_PROBLEM TO WORK ON_. Transcribe each entry in full, and leave the images out.

_EXERCISE INPUTS_.
-- -- --
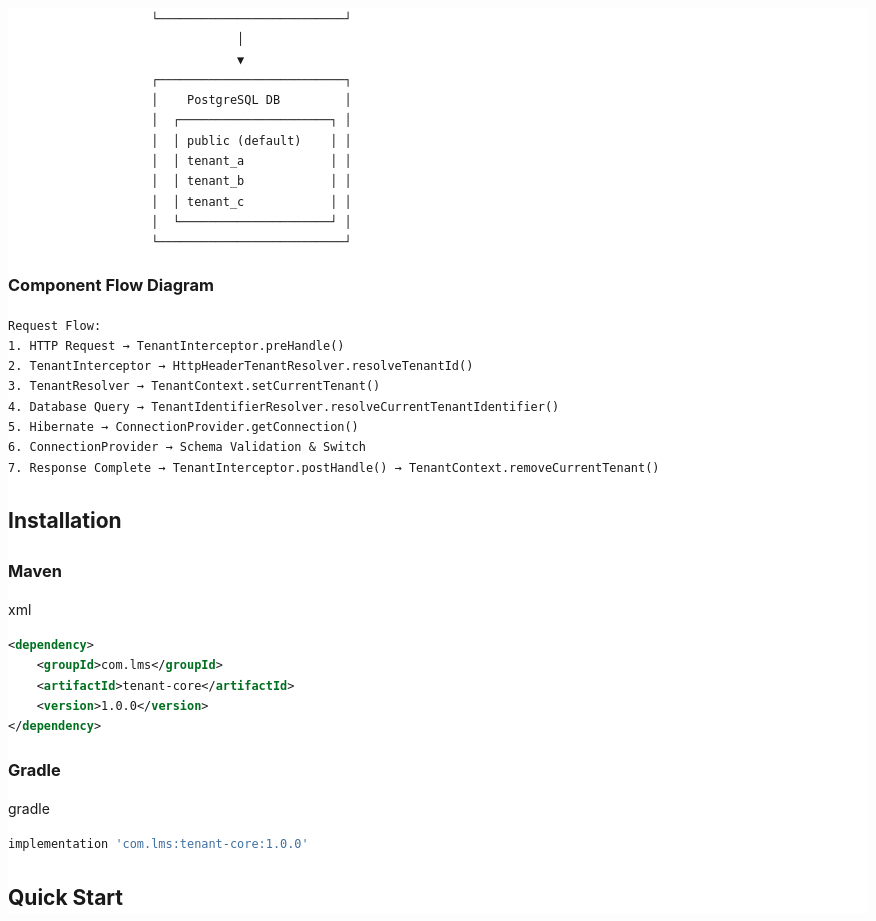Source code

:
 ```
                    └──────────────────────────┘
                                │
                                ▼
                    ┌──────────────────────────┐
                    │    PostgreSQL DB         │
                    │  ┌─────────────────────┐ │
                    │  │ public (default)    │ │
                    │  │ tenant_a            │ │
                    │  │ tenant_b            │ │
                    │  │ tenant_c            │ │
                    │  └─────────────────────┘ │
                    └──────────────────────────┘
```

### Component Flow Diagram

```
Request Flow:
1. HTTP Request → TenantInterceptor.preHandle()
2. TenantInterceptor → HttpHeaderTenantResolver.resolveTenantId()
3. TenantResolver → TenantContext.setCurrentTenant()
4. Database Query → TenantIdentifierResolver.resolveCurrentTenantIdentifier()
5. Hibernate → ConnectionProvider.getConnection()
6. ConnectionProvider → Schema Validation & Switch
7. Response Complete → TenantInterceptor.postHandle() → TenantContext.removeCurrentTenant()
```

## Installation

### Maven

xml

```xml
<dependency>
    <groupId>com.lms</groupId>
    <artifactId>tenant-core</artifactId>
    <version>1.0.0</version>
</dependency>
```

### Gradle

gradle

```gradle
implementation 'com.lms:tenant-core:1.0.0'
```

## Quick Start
-- -- --
_ANSWER BELOW_.
Source code

:
 ```
                    └──────────────────────────┘
                                │
                                ▼
                    ┌──────────────────────────┐
                    │    PostgreSQL DB         │
                    │  ┌─────────────────────┐ │
                    │  │ public (default)    │ │
                    │  │ tenant_a            │ │
                    │  │ tenant_b            │ │
                    │  │ tenant_c            │ │
                    │  └─────────────────────┘ │
                    └──────────────────────────┘
```

### Component Flow Diagram

```
Request Flow:
1. HTTP Request → TenantInterceptor.preHandle()
2. TenantInterceptor → HttpHeaderTenantResolver.resolveTenantId()
3. TenantResolver → TenantContext.setCurrentTenant()
4. Database Query → TenantIdentifierResolver.resolveCurrentTenantIdentifier()
5. Hibernate → ConnectionProvider.getConnection()
6. ConnectionProvider → Schema Validation & Switch
7. Response Complete → TenantInterceptor.postHandle() → TenantContext.removeCurrentTenant()
```

## Installation

### Maven

xml

```xml
<dependency>
    <groupId>com.lms</groupId>
    <artifactId>tenant-core</artifactId>
    <version>1.0.0</version>
</dependency>
```

### Gradle

gradle

```gradle
implementation 'com.lms:tenant-core:1.0.0'
```

## Quick Start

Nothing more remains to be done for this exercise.